- Pitcher
- Born: June 13, 1996 (age 30) Sioux City, Iowa, U.S.
- Bats: LeftThrows: Left
- Stats at Baseball Reference

= Daniel Tillo =

American baseball player (born 1996)

Daniel Vincent Tillo (born June 13, 1996) is an American former professional baseball pitcher.

Tillo was drafted by the Kansas City Royals in the third round of the 2017 Major League Baseball draft. He spent time on the team's 40-man roster, but never played in MLB.

==Amateur career==
Tillo attended Sioux City North High School in Sioux City, Iowa, where he played football, basketball, and baseball. As a junior in 2014, he pitched to a 6-0 record and a 0.98 ERA. Following his senior basketball season in 2015, he was named Iowa Mr. Basketball after averaging 24.5 point, 9.0 rebounds, and 4.4 assists per game. During his senior baseball season, he went 5-1 with a 3.08 ERA while batting .369. Due to being uncertain on whether he wanted to pursue basketball or baseball at the collegiate level, he did not commit to a college for either sport until June of his senior year, when he ultimately decided to play college baseball at the University of Kentucky. After his senior year, he was drafted by the Minnesota Twins in the 39th round of the 2015 Major League Baseball (MLB) draft.

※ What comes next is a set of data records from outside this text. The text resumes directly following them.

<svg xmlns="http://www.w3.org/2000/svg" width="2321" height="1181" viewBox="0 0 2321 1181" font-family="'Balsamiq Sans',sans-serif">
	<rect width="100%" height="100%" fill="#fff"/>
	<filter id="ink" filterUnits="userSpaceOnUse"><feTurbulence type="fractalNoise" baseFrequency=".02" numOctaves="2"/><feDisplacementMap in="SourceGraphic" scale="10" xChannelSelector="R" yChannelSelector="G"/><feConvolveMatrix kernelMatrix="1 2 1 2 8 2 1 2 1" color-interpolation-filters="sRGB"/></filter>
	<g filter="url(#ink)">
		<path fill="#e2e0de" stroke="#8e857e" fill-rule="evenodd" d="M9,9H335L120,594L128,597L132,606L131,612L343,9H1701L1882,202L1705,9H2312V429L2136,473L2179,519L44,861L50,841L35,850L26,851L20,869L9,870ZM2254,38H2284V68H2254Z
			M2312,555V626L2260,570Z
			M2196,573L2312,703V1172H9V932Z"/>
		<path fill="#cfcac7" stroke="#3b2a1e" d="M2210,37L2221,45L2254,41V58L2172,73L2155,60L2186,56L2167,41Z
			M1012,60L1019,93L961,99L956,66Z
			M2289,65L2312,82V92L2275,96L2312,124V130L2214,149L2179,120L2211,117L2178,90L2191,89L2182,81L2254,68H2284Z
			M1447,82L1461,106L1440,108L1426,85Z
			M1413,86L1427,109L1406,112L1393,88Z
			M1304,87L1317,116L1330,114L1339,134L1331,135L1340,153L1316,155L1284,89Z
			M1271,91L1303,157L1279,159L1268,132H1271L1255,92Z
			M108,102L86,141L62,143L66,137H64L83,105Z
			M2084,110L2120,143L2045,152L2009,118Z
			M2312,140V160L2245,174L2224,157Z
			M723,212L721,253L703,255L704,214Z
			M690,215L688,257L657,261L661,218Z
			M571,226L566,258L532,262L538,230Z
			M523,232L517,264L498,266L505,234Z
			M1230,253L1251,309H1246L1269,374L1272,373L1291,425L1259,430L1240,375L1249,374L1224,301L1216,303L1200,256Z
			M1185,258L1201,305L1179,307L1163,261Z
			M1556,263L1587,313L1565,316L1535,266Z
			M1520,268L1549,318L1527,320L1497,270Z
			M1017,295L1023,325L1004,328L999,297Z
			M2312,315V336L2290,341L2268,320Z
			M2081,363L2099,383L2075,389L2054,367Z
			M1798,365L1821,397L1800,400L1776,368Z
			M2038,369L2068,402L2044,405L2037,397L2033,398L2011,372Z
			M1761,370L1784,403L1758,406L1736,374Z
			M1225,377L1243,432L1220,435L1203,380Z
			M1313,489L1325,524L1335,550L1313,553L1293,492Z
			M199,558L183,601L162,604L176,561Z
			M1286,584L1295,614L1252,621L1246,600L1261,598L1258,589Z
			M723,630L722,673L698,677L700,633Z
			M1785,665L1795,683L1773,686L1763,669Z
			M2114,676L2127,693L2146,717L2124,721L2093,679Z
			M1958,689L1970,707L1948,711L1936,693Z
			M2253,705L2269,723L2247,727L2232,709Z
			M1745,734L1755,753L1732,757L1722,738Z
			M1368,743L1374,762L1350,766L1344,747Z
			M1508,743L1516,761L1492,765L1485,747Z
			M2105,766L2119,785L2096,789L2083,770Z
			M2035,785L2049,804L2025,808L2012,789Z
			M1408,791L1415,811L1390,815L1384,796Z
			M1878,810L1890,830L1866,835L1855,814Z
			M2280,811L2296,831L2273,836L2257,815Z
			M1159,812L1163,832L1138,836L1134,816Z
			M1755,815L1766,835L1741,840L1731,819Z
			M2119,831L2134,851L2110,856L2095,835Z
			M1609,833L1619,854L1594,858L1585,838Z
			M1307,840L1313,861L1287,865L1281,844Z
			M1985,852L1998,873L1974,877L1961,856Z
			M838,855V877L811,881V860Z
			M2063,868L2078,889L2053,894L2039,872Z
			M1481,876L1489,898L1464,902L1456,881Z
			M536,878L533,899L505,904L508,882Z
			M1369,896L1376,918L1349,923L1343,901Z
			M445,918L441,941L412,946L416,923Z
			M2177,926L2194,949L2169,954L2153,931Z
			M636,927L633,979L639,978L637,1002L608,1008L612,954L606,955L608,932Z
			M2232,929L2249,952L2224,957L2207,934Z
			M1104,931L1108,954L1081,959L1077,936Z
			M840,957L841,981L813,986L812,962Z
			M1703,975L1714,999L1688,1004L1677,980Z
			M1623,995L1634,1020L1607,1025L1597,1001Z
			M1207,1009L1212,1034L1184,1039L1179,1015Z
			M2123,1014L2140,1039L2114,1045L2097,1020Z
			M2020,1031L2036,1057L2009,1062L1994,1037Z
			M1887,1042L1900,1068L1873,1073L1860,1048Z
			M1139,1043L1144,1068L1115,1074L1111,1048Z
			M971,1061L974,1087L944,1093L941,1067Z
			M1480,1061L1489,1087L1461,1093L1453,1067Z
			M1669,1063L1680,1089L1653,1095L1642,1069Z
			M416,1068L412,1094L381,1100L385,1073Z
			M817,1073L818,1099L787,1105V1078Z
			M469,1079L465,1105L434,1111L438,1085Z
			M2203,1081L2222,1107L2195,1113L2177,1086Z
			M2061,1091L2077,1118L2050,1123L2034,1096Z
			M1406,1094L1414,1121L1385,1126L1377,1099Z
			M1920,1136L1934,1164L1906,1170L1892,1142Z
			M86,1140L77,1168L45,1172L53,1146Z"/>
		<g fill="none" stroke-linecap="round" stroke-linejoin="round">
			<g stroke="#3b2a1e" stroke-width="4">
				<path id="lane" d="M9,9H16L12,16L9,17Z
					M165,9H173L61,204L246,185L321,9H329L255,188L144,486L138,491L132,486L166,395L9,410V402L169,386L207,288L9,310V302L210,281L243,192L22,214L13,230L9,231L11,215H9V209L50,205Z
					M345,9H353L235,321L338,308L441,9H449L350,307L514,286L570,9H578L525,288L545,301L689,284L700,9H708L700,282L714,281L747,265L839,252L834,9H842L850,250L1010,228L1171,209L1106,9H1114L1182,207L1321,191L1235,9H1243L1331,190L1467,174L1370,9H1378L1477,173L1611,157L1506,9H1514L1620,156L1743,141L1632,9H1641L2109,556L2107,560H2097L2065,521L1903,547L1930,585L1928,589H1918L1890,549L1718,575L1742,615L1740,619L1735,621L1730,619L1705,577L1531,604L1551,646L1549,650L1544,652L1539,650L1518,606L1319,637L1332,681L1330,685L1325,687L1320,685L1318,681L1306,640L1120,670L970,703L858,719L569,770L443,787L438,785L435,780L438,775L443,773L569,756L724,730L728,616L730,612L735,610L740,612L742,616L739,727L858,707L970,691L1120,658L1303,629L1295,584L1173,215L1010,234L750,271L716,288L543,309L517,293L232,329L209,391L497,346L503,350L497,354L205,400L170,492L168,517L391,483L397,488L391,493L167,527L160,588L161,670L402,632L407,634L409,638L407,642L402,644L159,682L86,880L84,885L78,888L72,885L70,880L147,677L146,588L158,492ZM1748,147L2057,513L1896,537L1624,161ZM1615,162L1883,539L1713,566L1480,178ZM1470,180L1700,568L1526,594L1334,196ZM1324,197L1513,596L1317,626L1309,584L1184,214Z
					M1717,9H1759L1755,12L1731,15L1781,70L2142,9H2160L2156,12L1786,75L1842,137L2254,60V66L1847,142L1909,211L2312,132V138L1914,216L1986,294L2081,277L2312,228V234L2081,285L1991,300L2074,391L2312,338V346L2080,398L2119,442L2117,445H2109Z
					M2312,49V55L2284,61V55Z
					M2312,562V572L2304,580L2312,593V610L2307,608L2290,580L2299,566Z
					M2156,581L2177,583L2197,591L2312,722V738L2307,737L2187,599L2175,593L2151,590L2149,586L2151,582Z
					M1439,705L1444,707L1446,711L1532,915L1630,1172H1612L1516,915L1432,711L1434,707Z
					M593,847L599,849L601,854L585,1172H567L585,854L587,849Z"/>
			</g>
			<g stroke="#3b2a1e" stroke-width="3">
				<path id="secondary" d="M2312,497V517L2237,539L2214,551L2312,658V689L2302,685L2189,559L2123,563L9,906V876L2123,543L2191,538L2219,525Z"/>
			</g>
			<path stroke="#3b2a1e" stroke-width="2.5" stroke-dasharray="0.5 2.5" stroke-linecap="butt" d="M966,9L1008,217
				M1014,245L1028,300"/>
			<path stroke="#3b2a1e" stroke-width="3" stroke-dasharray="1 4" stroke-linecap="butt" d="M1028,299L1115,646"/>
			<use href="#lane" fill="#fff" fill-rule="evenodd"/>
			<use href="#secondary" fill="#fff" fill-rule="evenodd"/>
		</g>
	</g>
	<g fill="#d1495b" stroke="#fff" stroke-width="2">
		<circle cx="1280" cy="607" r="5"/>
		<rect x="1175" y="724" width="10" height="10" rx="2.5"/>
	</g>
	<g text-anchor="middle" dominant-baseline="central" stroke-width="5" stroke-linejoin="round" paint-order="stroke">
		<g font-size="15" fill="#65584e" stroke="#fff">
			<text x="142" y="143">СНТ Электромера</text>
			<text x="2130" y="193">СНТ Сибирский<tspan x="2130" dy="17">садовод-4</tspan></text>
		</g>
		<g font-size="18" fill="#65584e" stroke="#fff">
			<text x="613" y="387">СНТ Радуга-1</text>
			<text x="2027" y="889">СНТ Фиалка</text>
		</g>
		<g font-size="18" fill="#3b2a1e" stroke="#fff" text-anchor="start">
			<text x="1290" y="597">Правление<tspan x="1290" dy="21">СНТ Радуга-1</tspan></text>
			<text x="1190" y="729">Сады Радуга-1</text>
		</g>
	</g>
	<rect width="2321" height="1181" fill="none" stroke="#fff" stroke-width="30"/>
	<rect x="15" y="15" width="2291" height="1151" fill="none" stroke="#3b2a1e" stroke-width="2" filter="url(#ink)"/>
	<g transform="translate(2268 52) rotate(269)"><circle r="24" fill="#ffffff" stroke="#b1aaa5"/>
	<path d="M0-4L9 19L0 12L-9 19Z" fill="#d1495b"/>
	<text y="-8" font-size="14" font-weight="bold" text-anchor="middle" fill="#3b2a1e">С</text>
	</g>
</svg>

Tillo chose to honor his commitment to Kentucky, and not sign with the Twins. In 2016, his freshman year, he pitched only 7 1/3 innings. Following the year, he transferred to Iowa Western Community College in order to be closer to home and to transition back into a starting pitcher. In 2017, his sophomore year and first year at Iowa Western, he went 5-1 with a 2.86 ERA, striking out 57 over 44 innings and nine games (five starts). After the season, he was drafted by the Kansas City Royals in the third round of the 2017 Major League Baseball draft.

==Professional career==
===Kansas City Royals===
Tillo signed with the Royals and made his professional debut with the Rookie-level Arizona League Royals before being promoted to the Burlington Royals of the Rookie-level Appalachian League. Over ten games (nine starts) between the two clubs, he pitched to a 3-2 record with a 4.42 ERA over 36 2/3 innings. In 2018, he began the season with the Lexington Legends of the Single–A South Atlantic League before being promoted to the Wilmington Blue Rocks of the High–A Carolina League. Starting 26 total games between the two teams, Tillo went 4-6 with a 4.76 ERA, striking out 100 over 134 1/3 innings.

Tillo began the 2019 season back with Wilmington, and was promoted to the Northwest Arkansas Naturals of the Double–A Texas League in July, finishing the season there. Over 29 games (23 starts) for the season, he compiled an 8-9 record with a 3.72 ERA, striking out 85 over 130 2/3 innings. Following the season, he pitched in the Arizona Fall League for the Surprise Saguaros. On October 10, he was selected for the United States national baseball team in the 2019 WBSC Premier 12. In the tournament, he pitched to a 2.08 ERA in three relief appearances covering 4 1/3 innings in which he struck out eight batters.

Tillo did not play a minor league game in 2020 due to the cancellation of the minor league season caused by the COVID-19 pandemic. In July, he underwent Tommy John surgery. On November 20, 2020, he was added to the 40-man roster. On May 3, 2021, Tillo was placed on the 60-day injured list as he continued to recover. He was activated in late June and began rehabbing. On August 9, his rehab ended and he was assigned to Northwest Arkansas. He pitched 29 innings in which he went 0-3 with a 4.03 ERA and 27 strikeouts.

On April 7, 2022, Tillo was designated for assignment by the Royals to make room on the 40-man roster for Bobby Witt Jr. Tillo was released by the Royals organization on April 14. Tillo had not appeared in a major league game at the time of his release.

===San Francisco Giants===
On April 17, 2022, Tillo signed a minor league contract with the San Francisco Giants. He was assigned to the Sacramento River Cats of the Triple-A Pacific Coast League. Tillo did not immediately appear for Sacramento due to an undisclosed injury, and began a rehab assignment with the rookie–level Arizona Complex League Giants on July 21. He was activated from the injured list on August 23 and assigned to the High–A Eugene Emeralds. Following a short stint with Eugene, Tillo would make 9 appearances split between the Double–A Richmond Flying Squirrels and Sacramento to close out the year.

Tillo returned to Triple–A Sacramento to begin the 2023 season. In 17 appearances (4 starts), he struggled to a 1–6 and 9.59 ERA with 17 strikeouts in 25 1/3 innings pitched. He was released by the Giants organization on June 11, 2023.

==Personal life==
Tillo is an avid baseball card collector and collects rare cards of himself.